A SOCIEDADE DOS ADVOGADOS CRIMINAIS DO ESTADO DO RIO DE JANEIRO (SACERJ), por ocasião do Dia Nacional da luta Antimanicomial no Brasil – 18 de maio – vem a público manifestar seu apoio ao movimento e sua preocupação pelas novas diretrizes tomadas pelo poder público.
No final da década de 70, na esteira dos movimentos sociais e políticos que combatiam a ditadura civil-militar que o Brasil atravessava, como a Reforma Sanitária Brasileira - que criou o SUS, e inspirados por outros movimentos internacionais do campo da Saúde Mental, particularmente a Psiquiatria Democrática italiana liderada por Franco Basaglia, grupos como o Movimento de Trabalhadores da Saúde Mental iniciaram uma série de críticas ao deplorável estado dos manicômios: violência, abandono, internações excessivas, indiscriminadas e involuntárias, venda de cadáveres para laboratórios sem o consentimento das famílias, condições precárias de higiene e alimentação, verdadeiros depósitos humanos.
Iniciava-se a Luta Antimanicomial e a Reforma Psiquiátrica Brasileira, que substituiu gradativamente o modelo de internação por uma rede de serviços de atenção psicossocial, possibilitando e garantindo o convívio dos pacientes em sociedade, que teve força legal a partir da vigência da Lei no 10.216/2001, em atenção ao princípio da dignidade da pessoa humana.
Embora visíveis, as mudanças teóricas e práticas na área da saúde mental – apesar dos conhecidos problemas estruturais e da resistência dos setores mais conservadores –, no campo penal as medidas de segurança pouco sofreram alterações. A justiça criminal continuou a operar com os critérios ultrapassados, ancorada na segregação, cega às necessárias mudanças.
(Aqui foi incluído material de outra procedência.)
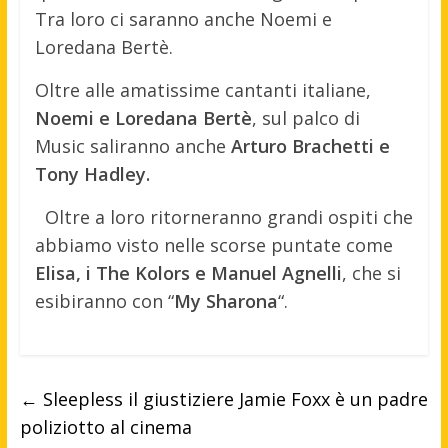
Tra loro ci saranno anche Noemi e
Loredana Bertè.
Oltre alle amatissime cantanti italiane,
Noemi e Loredana Bertè
, sul palco di
Music saliranno anche
Arturo Brachetti e
Tony Hadley.
Oltre a loro ritorneranno grandi ospiti che
abbiamo visto nelle scorse puntate come
Elisa, i The Kolors e Manuel Agnelli
, che si
esibiranno con “
My Sharona
“.
←
Sleepless il giustiziere Jamie Foxx è un padre
poliziotto al cinema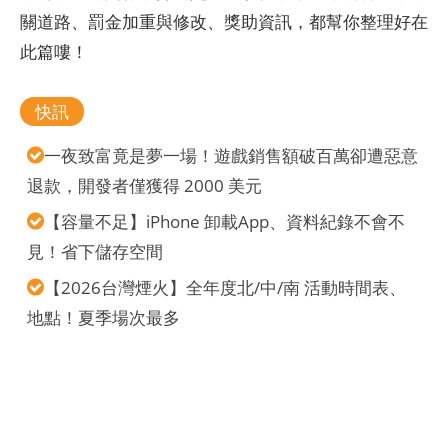
關道路、罰金加重與修改、獎助資訊，都幫你整理好在
此篇嘍！
快訊
一夜致富竟是夢一場！遊戲銷售額破百萬卻遭惡意
退款，開發者僅獲得 2000 美元
【容量不足】iPhone 卸載App、資料紀錄不會不
見！省下儲存空間
【2026台灣煙火】全年度北/中/南 活動時間表、
地點！夏季場次最多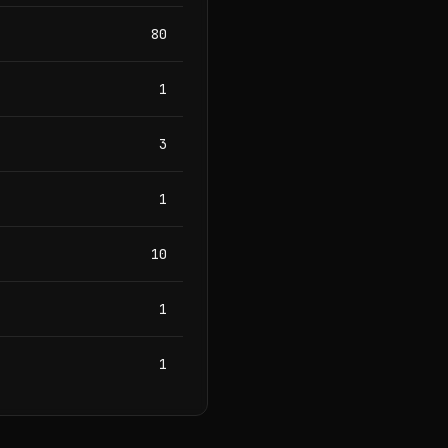
80
1
3
1
10
1
1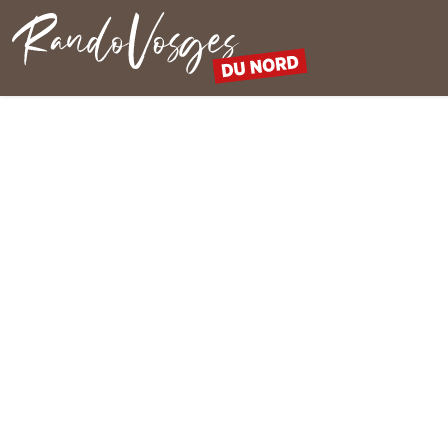
Nordvogesen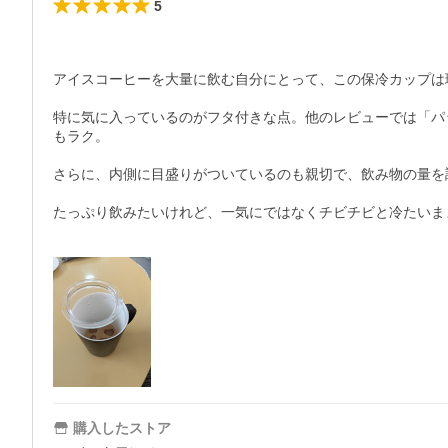
5
アイスコーヒーを大量に飲む自分にとって、この保冷カップは
特に気に入っているのがフタ付きな点。他のレビューでは「パ
もラク。

さらに、内側に目盛りがついているのも親切で、飲み物の量を
たっぷり飲みたいけれど、一気にではなくチビチビと冷たいま
購入したストア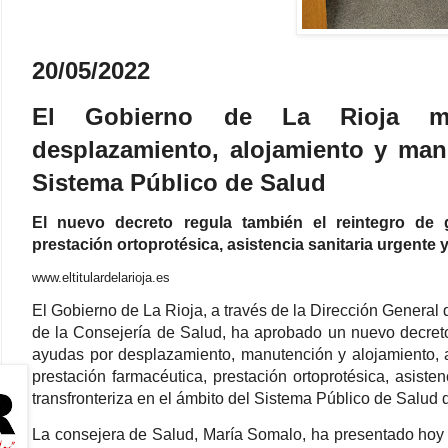
20/05/2022
El Gobierno de La Rioja m
desplazamiento, alojamiento y man
Sistema Público de Salud
El nuevo decreto regula también el reintegro de g
prestación ortoprotésica, asistencia sanitaria urgente y
www.eltitulardelarioja.es
El Gobierno de La Rioja, a través de la Dirección Genera
de la Consejería de Salud, ha aprobado un nuevo decreto
ayudas por desplazamiento, manutención y alojamiento, a
prestación farmacéutica, prestación ortoprotésica, asisten
transfronteriza en el ámbito del Sistema Público de Salud 
La consejera de Salud, María Somalo, ha presentado hoy j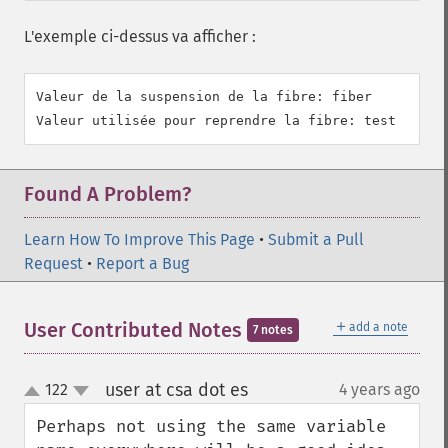
L'exemple ci-dessus va afficher :
Valeur de la suspension de la fibre: fiber

Found A Problem?
Learn How To Improve This Page
•
Submit a Pull
Request
•
Report a Bug
＋
User Contributed Notes
add a note
7 notes
user at csa dot es
122
4 years ago
¶
up
down
Perhaps not using the same variable 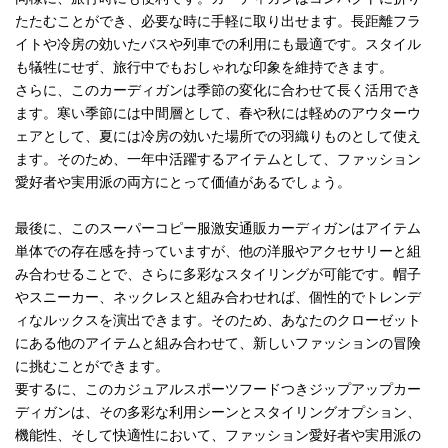
たたむことができ、必要な時に手軽に取り出せます。長距離フラ
イトや冷房の効いたバスや列車での利用にも最適です。スタイル
も犠牲にせず、旅行中でもおしゃれな印象を維持できます。
さらに、このカーディガンは季節の変化に合わせて長く活用でき
ます。寒い季節には中間層として、春や秋には軽めのアウターウ
ェアとして、夏には冷房の効いた場所での羽織りものとして使え
ます。そのため、一年中活躍するアイテムとして、ファッション
愛好者や実用派の両方にとって価値があるでしょう。
最後に、このスーパーコピー服激安通販カーディガンはアイテム
単体での存在感を持っていますが、他の洋服やアクセサリーと組
み合わせることで、さらに多彩なスタイリングが可能です。帽子
やスニーカー、ネックレスと組み合わせれば、個性的でトレンデ
ィなルックスを演出できます。そのため、あなたのクローゼット
にある他のアイテムと組み合わせて、新しいファッションの冒険
に挑むことができます。
要するに、このカジュアルスポーツフードつきジップアップカー
ディガンは、その多彩な利用シーンとスタイリングオプション、
機能性、そして快適性において、ファッション愛好者や実用派の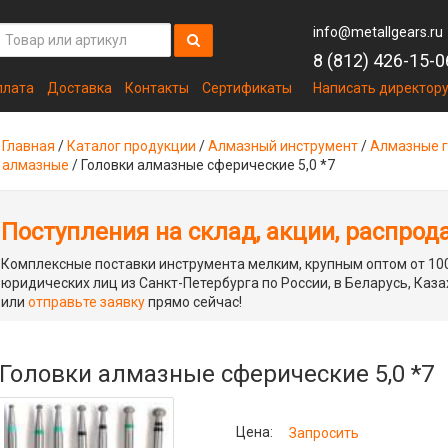
info@metallgears.ru
8 (812) 426-15-0
плата
Доставка
Контакты
Сертификаты
Написать директор
Главная
/
Каталог продукции
/
Алмазный инструмент
/
Алмазные г
алмазные
/
Головки алмазные сферические 5,0 *7
Поступления на склад, акции, распрод
Комплексные поставки инструмента мелким, крупным оптом от 100
юридических лиц из Санкт-Петербурга по России, в Беларусь, Каза
или
отправьте заявку
прямо сейчас!
Головки алмазные сферические 5,0 *7
Цена:
Запросить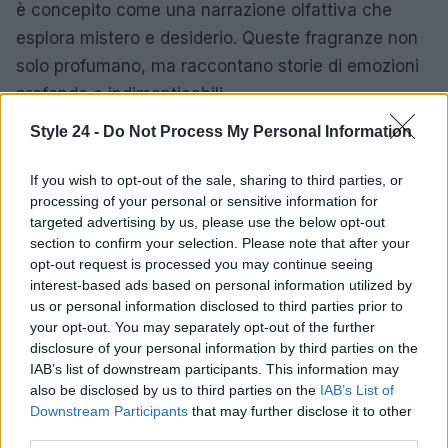
è concepito come una narrazione olfattiva che
esplora mistero e desiderio. Queste fragranze non
solo profumano, ma raccontano storie di emozioni
profonde e indimenticabili.
Style 24 -
Do Not Process My Personal Information
Un futuro luminoso
MetaScent, con la sua visione innovativa e il suo
If you wish to opt-out of the sale, sharing to third parties, or
processing of your personal or sensitive information for
amore per la natura, rappresenta una nuova era
targeted advertising by us, please use the below opt-out
nella profumeria artistica. Ogni fragranza è un
section to confirm your selection. Please note that after your
invito a esplorare, a sentirsi vivi e a connettersi con
opt-out request is processed you may continue seeing
interest-based ads based on personal information utilized by
il mondo che ci circonda. E tu, sei pronto a scoprire
us or personal information disclosed to third parties prior to
il profumo che racconta la tua storia?
your opt-out. You may separately opt-out of the further
disclosure of your personal information by third parties on the
IAB’s list of downstream participants. This information may
also be disclosed by us to third parties on the
IAB’s List of
AUTORE
Downstream Participants
that may further disclose it to other
Staff
third parties.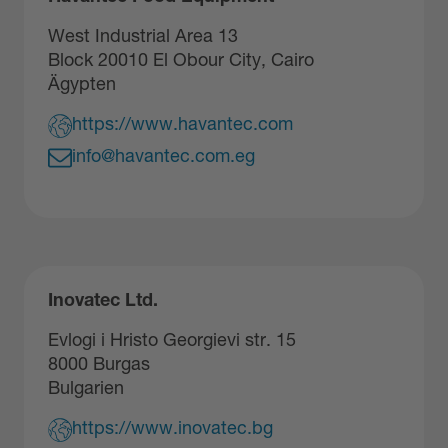
West Industrial Area 13
Block 20010 El Obour City, Cairo
Ägypten
https://www.havantec.com
info@havantec.com.eg
Inovatec Ltd.
Evlogi i Hristo Georgievi str. 15
8000 Burgas
Bulgarien
https://www.inovatec.bg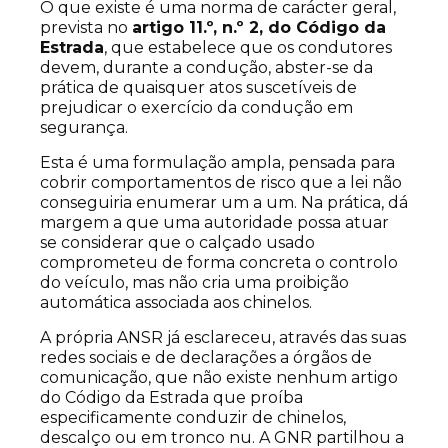
O que existe é uma norma de carácter geral,
prevista no
artigo 11.º, n.º 2, do Código da
Estrada
, que estabelece que os condutores
devem, durante a condução, abster-se da
prática de quaisquer atos suscetíveis de
prejudicar o exercício da condução em
segurança.
Esta é uma formulação ampla, pensada para
cobrir comportamentos de risco que a lei não
conseguiria enumerar um a um. Na prática, dá
margem a que uma autoridade possa atuar
se considerar que o calçado usado
comprometeu de forma concreta o controlo
do veículo, mas não cria uma proibição
automática associada aos chinelos.
A própria ANSR já esclareceu, através das suas
redes sociais e de declarações a órgãos de
comunicação, que não existe nenhum artigo
do Código da Estrada que proíba
especificamente conduzir de chinelos,
descalço ou em tronco nu. A GNR partilhou a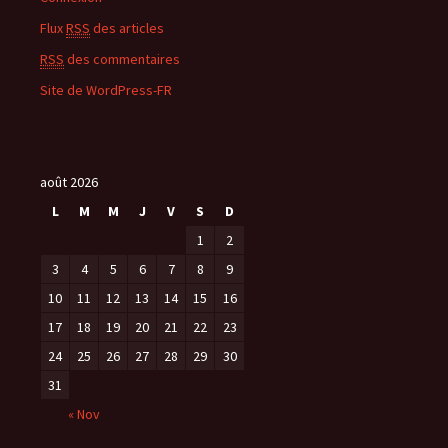
Flux
RSS
des articles
RSS
des commentaires
Site de WordPress-FR
août 2026
L
M
M
J
V
S
D
1
2
3
4
5
6
7
8
9
10
11
12
13
14
15
16
17
18
19
20
21
22
23
24
25
26
27
28
29
30
31
« Nov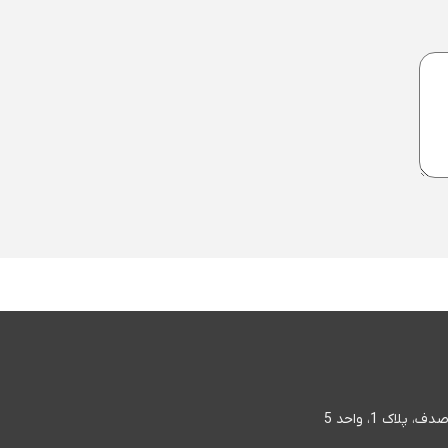
اک 1، واحد 5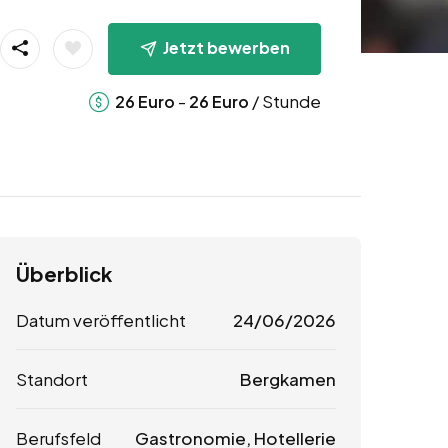
Jetzt bewerben
-
/ Stunde
26
Euro
26
Euro
Überblick
Datum veröffentlicht
24/06/2026
Standort
Bergkamen
Berufsfeld
Gastronomie, Hotellerie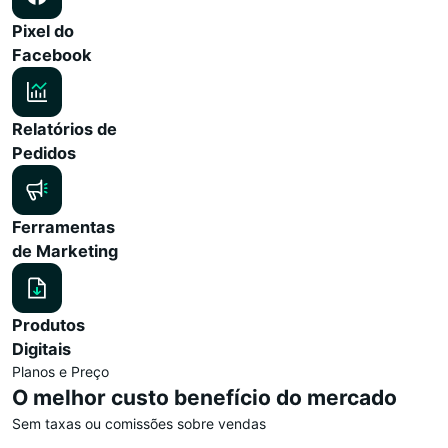
Pixel do
Facebook
Relatórios de
Pedidos
Ferramentas
de Marketing
Produtos
Digitais
Planos e Preço
O melhor custo benefício do mercado
Sem taxas ou comissões sobre vendas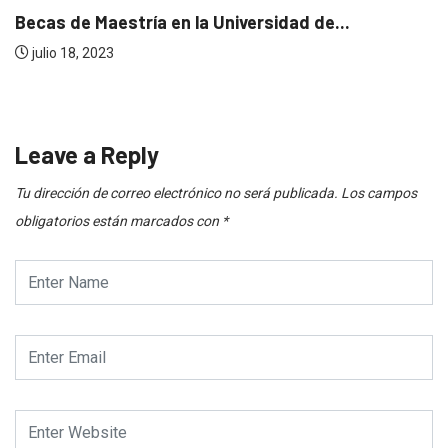
 Maestría en la Universidad de...
ASOCIAC
 2023
EXPOED
julio 10,
Leave a Reply
Tu dirección de correo electrónico no será publicada.
Los campos
obligatorios están marcados con
*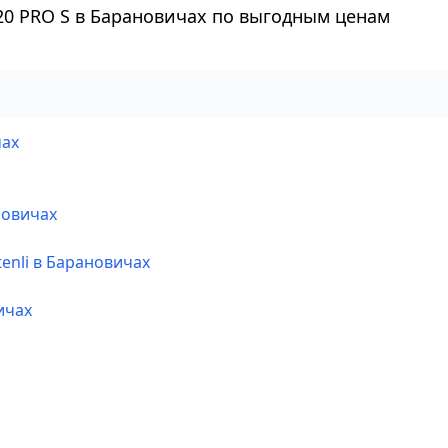
20 PRO S в Барановичах по выгодным ценам
чах
новичах
enli в Барановичах
ичах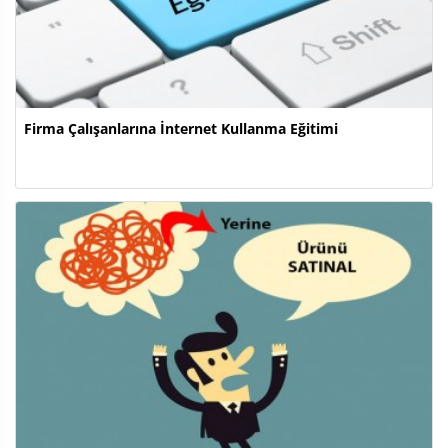
Firma Çalışanlarına İnternet Kullanma Eğitimi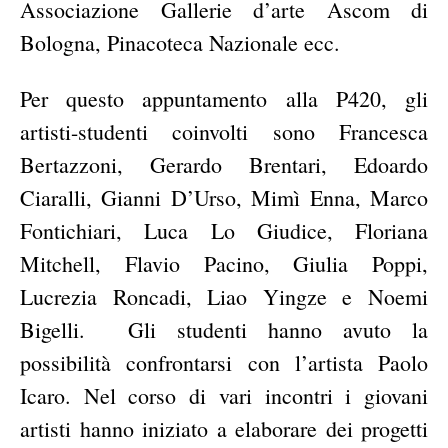
Associazione Gallerie d’arte Ascom di
Bologna, Pinacoteca Nazionale ecc.
Per questo appuntamento alla P420, gli
artisti-studenti coinvolti sono Francesca
Bertazzoni, Gerardo Brentari, Edoardo
Ciaralli, Gianni D’Urso, Mimì Enna, Marco
Fontichiari, Luca Lo Giudice, Floriana
Mitchell, Flavio Pacino, Giulia Poppi,
Lucrezia Roncadi, Liao Yingze e Noemi
Bigelli. Gli studenti hanno avuto la
possibilità confrontarsi con l’artista Paolo
Icaro. Nel corso di vari incontri i giovani
artisti hanno iniziato a elaborare dei progetti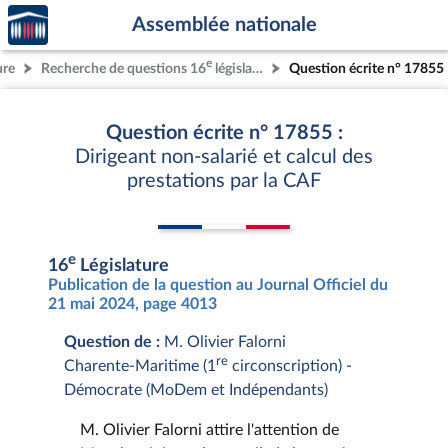
Accèder
Aller au contenu
Aller en bas de la page
Assemblée nationale
à la
page
e
ure
Recherche de questions 16
législature
Question écrite n° 17855
d'accueil
Question écrite n° 17855 :
Dirigeant non-salarié et calcul des
prestations par la CAF
e
16
Législature
Publication de la question au Journal Officiel du
21 mai 2024, page 4013
Question de :
M. Olivier Falorni
re
Charente-Maritime (1
circonscription) -
Démocrate (MoDem et Indépendants)
M. Olivier Falorni attire l'attention de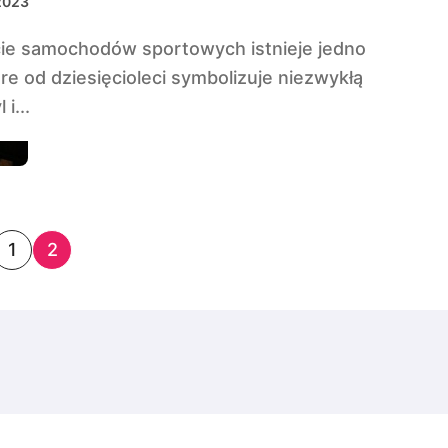
2023
óre od dziesięcioleci symbolizuje niezwykłą
 i...
1
2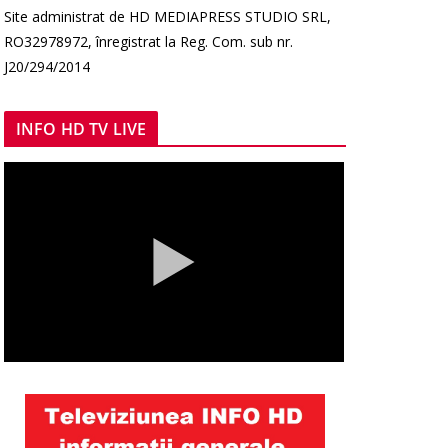
Site administrat de HD MEDIAPRESS STUDIO SRL,
RO32978972, înregistrat la Reg. Com. sub nr.
J20/294/2014
INFO HD TV LIVE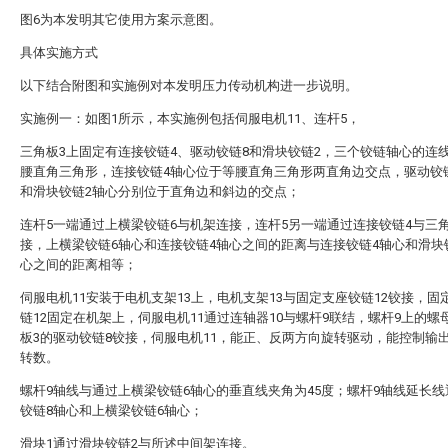
图6为本发明其它使用方案示意图。
具体实施方式
以下结合附图和实施例对本发明压力传动机构进一步说明。
实施例一：如图1所示，本实施例包括伺服电机11、连杆5，
三角板3上固定有连接铰链4、驱动铰链8和滑块铰链2，三个铰链轴心的连
腰直角三角形，连接铰链4轴心位于等腰直角三角形两直角边交点，驱动铰
和滑块铰链2轴心分别位于直角边和斜边的交点；
连杆5一端通过上横梁铰链6与机架连接，连杆5另一端通过连接铰链4与三角
接，上横梁铰链6轴心和连接铰链4轴心之间的距离与连接铰链4轴心和滑块
心之间的距离相等；
伺服电机11安装于电机支架13上，电机支架13与固定支座铰链12铰接，固
链12固定在机架上，伺服电机11通过连轴器10与螺杆9联结，螺杆9上的螺
板3的驱动铰链8铰接，伺服电机11，能正、反两方向旋转驱动，能控制输
转数。
螺杆9轴线与通过上横梁铰链6轴心的垂直线夹角为45度；螺杆9轴线延长
铰链8轴心和上横梁铰链6轴心；
滑块1通过滑块铰链2与所述中间架连接。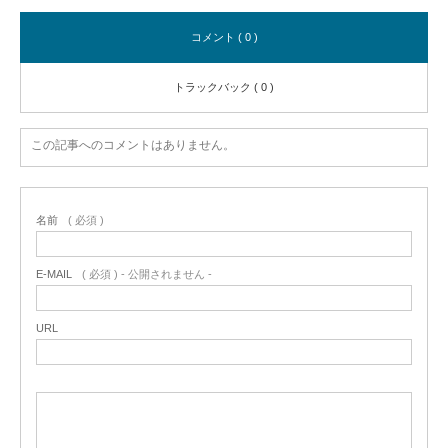
コメント ( 0 )
トラックバック ( 0 )
この記事へのコメントはありません。
名前
( 必須 )
E-MAIL
( 必須 ) - 公開されません -
URL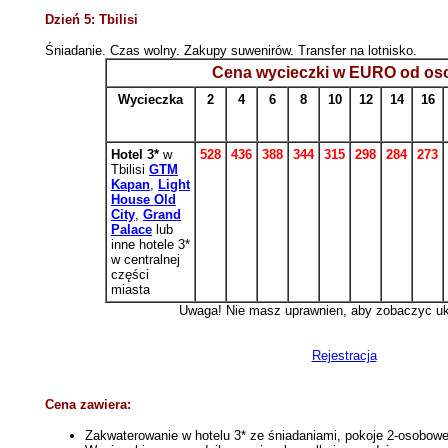
Dzień 5: Tbilisi
Śniadanie. C
zas wolny. Zakupy suwenirów. Transfer na lotnisko.
Cena wycieczki w EURO od os
Wycieczka
2
4
6
8
10
12
14
16
Hotel
3*
w
528
436
388
344
315
298
284
273
Tbilisi
GTM
Kapan
,
Light
House Old
City
,
Grand
Palace
lub
inne hotele 3*
w centralnej
części
miasta
Uwaga! Nie masz uprawnien, aby zobaczyc ukr
Rejestracja
Cena zawiera:
Zakwaterowanie w hotelu 3* ze śniadaniami, pokoje 2-osobowe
Desse modo, é com bastante desassossego que recebemos a Nota Técnica no 11/2019 do Ministério da Saúde, de teor assombroso, repudiada pelo Conselho Federal de Psicologia, por diversas entidades e movimentos sociais, na contramão dos estudos científicos uníssonos nas críticas às instituições totais. O documento extingue o fechamento dos Hospitais Psiquiátricos, preconiza a internação de crianças, o financiamento de aparelhos de eletrochoque pelo SUS, extingue a Política Nacional de Redução de Danos, direciona investimento às religiosas e moralistas “Comunidades Terapêuticas” e ainda declara oposição à legalização das drogas.
Nesse estado de coisas, a SACERJ presta solidariedade ao Movimento em seu dia e endossa a resistência aos discursos segregacionistas e punitivistas, que não trouxeram na história a cura, mas sim dor e sofrimento, sobretudo contra os mais vulneráveis. Como afirmou Basaglia no 1o Congresso de Criminologia Crítica da América Latina, em Maracaibo: “se queremos combater a marginalidade e os desvios, devemos fazer na estrutura social e não como fenômeno isolado que se pretende passar como simples anomalias individuais, onde só uma porcentagem da população tem a desgraça de ser o alvo”.